When someone offered some a free ride they were afraid:
Better not, he might rape me. It's too bad people get scared when they start to
succeed. At the delicatessen at 24th and Benning, one of the assembly points, a
young, wavy-haired Negro who worked with SNCC greeted me. "Been waiting
all morning for a car to work from here; said they were going to have one, but
they didn't send it." We got into my car and continued east out to
Benning. Lots of empty buses. "We've got to live together, man. You're
white and you can't help it. I'm Negro and I can't help it. But we still can
get along. That's the way I feel about it." I agreed.
"You ever worked with SNCC before?"
"Nope." "Well, I'll tell you, man, you hear a lot of things. But
they're a good group. They stick together. You know like if you get in trouble
you know they're going to be in there with you. If you get threatened they'll
have people around you all the time. They stick together. That's good,
man."
People were sticking together well that Monday. SNCC
estimated D. C. Transit lost 130,000 to 150,000 fares during the boycott. None
of us knew whether the boycott would have any effect on the fare increase. Two
days later, however, the transit commission, in a unanimous decision, denied D.
C. Transit the hike. The commission's executive director dryly told reporters
that the boycott played no part in the decision.

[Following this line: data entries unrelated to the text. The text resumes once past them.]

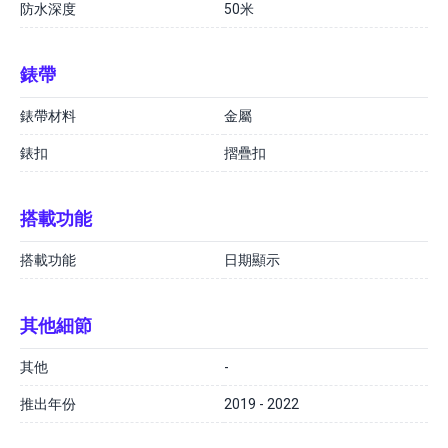
防水深度
50米
錶帶
錶帶材料
金屬
錶扣
摺疊扣
搭載功能
搭載功能
日期顯示
其他細節
其他
-
推出年份
2019 - 2022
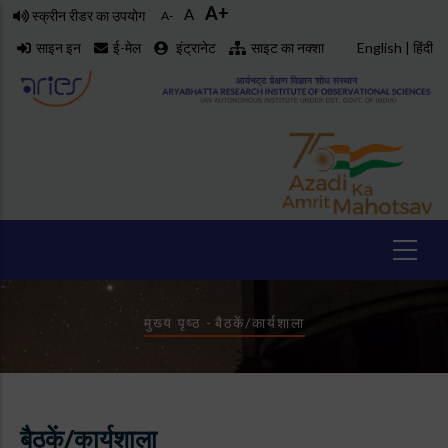
A+
Skip
A
स्क्रीन रीडर का उपयोग
A-
to
साइन इन
ई-मेल
इंट्रानेट
साइट का नक्शा
English
|
हिंदी
main
content
Breadcrumb
मुख्य पृष्ठ
-
बैठकें/कार्यशाला
बैठकें/कार्यशाला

He was probably right. The
commission worried about such things as cash dividends, investor's equity, rate
of return, depreciated value, company rate base. The boycotters worried about a
nickel more a ride. Fortunately, it all came out the same. But in case it
hadn't, the boycott organizers were preparing to renew the protest. It would
have been interesting.
After the bus boycott, I wrote a letter to its leader
congratulating him and offering to help in the future. Not long after the
leader, Marion S. Barry, and his colleague, L. D. Pratt, were sitting in my
apartment talking about how I could help in SNCC's public relations. I readily
agreed, became Marion's PR guy and, for the first time, joined a movement.